• Text to read:
▼
The counting begins with the dedication: "To Julia Marjorie Leonard, my beloved and dazzling daughter"—and concludes:

Where does a mother's story end and a daughter's begin? That might be, after all, the central question of this book, the point of the autobiographical approach I've taken in putting this book together—to discover the lives in my own images, to remember the stories of my mother, to give the stories to my daughter, and to anyone else for whom these ideals and themes resonate.

p. 240

This issue of Bridges is about Jewish feminists' relationships with their fathers. Why include a review of this book, then, when Leonard is trying to collage/memoir her way into making sense of the relationships between mothers and daughters—indeed, the matriarchy across the generations? I prowl around the pictures and text, invited in by the very premise of collage—scraps of handwritten text, photos, snapshots, cut-outs, blood-stained paper patched and pasted together, layers through which to draw and make meaning.2 What stories does she need to find in her images? What stories does her daughter need—feminist, Jewish, or otherwise? Engaging in her images and text from the perspective of the father hints at a missing story, exposes the haunting negative: men.
▲
• Required actions:
a) Rewrite the part of the review that starts with the words "Where does a" and ends with "and themes resonate.", putting "values" in place of "ideals".
b) Answer these questions from the review:
(i) To whom is the book dedicated?
(ii) What is this issue of Bridges about?
(iii) On what page does the quoted closing passage appear?
c) List the materials that the review names as patched and pasted together in the book's collage.
Base every answer on the review above and nothing else.

• Supplied data:
▼
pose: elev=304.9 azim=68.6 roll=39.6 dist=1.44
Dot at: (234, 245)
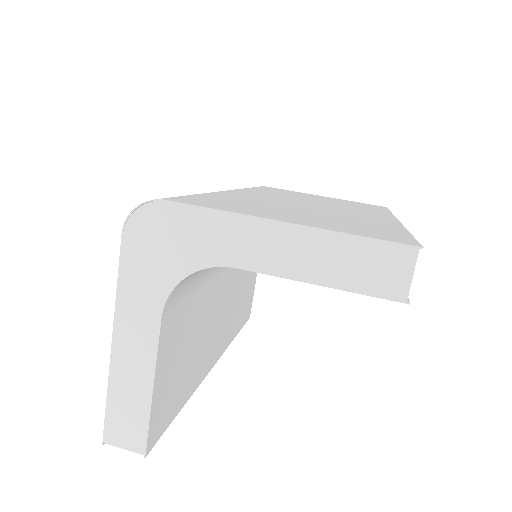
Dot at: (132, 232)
▲
• Worked answers:
a)
Where does a mother's story end and a daughter's begin? That might be, after all, the central question of this book, the point of the autobiographical approach I've taken in putting this book together—to discover the lives in my own images, to remember the stories of my mother, to give the stories to my daughter, and to anyone else for whom these values and themes resonate.

b)
(i) Julia Marjorie Leonard, the author's daughter.
(ii) Jewish feminists' relationships with their fathers.
(iii) Page 240.

c) scraps of handwritten text, photos, snapshots, cut-outs, blood-stained paper